B&W: Considering the increasingly devastating urgency of questions about our future, what makes history also an urgent question in our present politics?


PN: History is contested terrain. It’s an extremely important foundation for our understanding of the world. We see that in our debates around monuments, we see it in the debates around people who are trying to construct a vision of the history of this country centered on a white republic. In that, there’s been an erasure of the history of Indigenous people, the history of slavery, African Americans, the history of immigration, the history of imperialism. And unless we look honestly at what our history is, we cannot understand the complexity of this nation, we cannot understand the contributions of different groups of people. I think people like Dorothy Bolden and Johnnie Tillmon are inspirational models for us today. We are living in challenging times, but they also lived in challenging times. They were poor women who were not formally educated who had enormous hurdles to overcome to become the kind of leaders that they did eventually become. And when we unearth stories of people like that, it offers us a way [to see] how social transformation can happen. History is not just about the great leaders, not just about people in power, but about persistence, about organizing, about baby steps towards trying to achieve the kind of society we want to achieve.


B&W: History isn’t just in the moments that they put in textbooks, but is happening every day, continuously.


PN: In my classes, I talk about how the framework of the 1960s has actually circumscribed our understanding of social transformation.
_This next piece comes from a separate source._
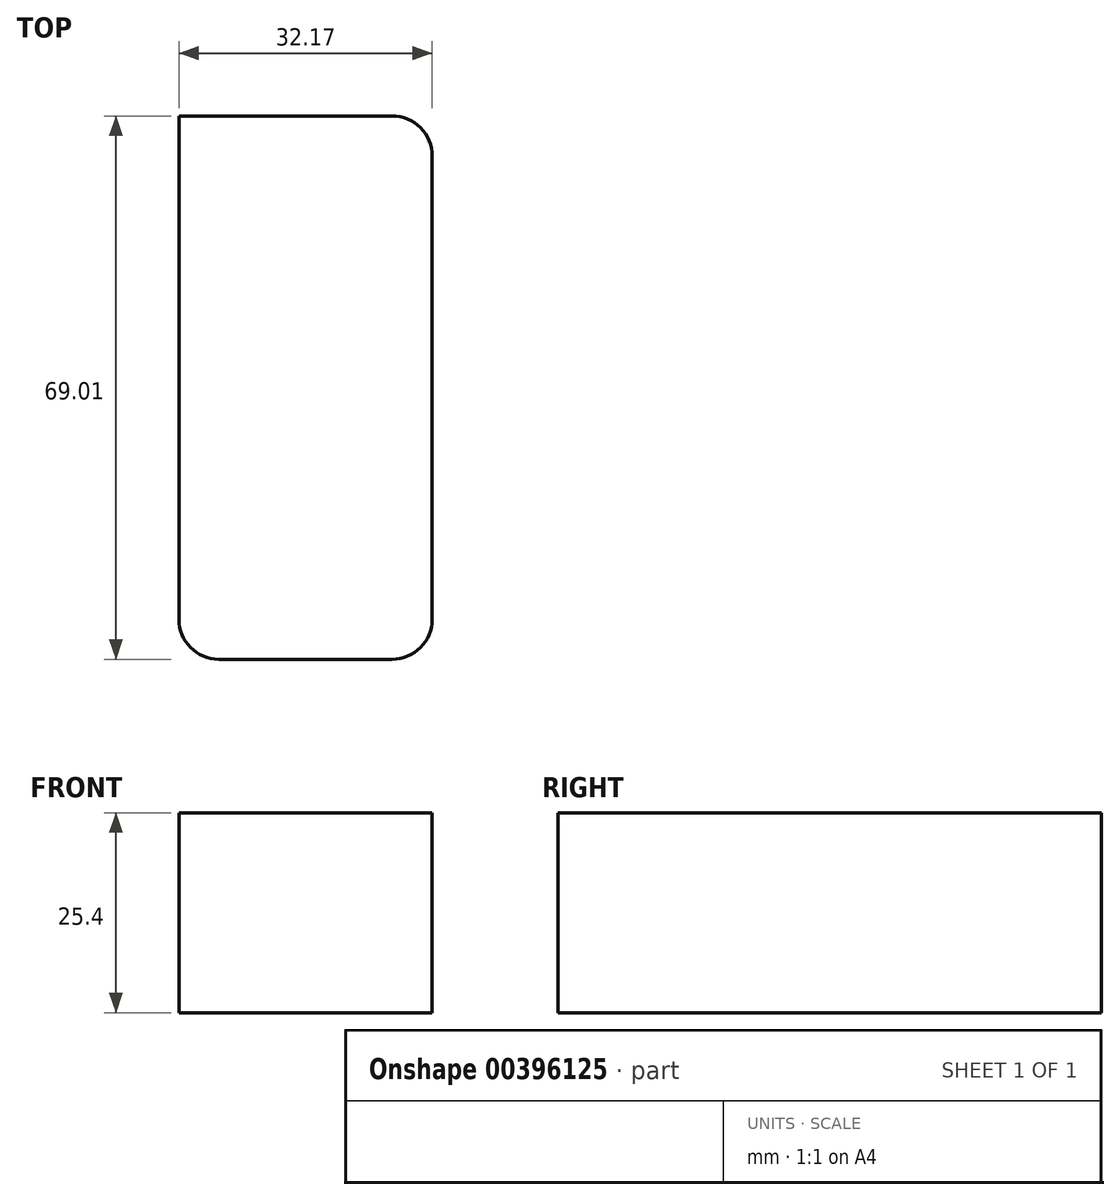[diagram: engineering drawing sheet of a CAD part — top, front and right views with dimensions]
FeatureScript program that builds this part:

Because it was organizing in the 1950s and 1940s that laid the groundwork for what happened in the 1960s. So I think we have to think about resistance and organizing as a continuum rather than these short bursts of transformation. Even in this moment, it seems like there’s been a lot of setbacks, but there are still a lot of people who are organizing on the ground: the Damayan Migrant Workers Association, the Mississippi Low-Income Child Care Initiative, the Movement for Black Lives, the mutual aid work that’s happening all around the country right now. I think we have to embrace and uplift those examples of organizing and we will eventually see the fruits of that labor.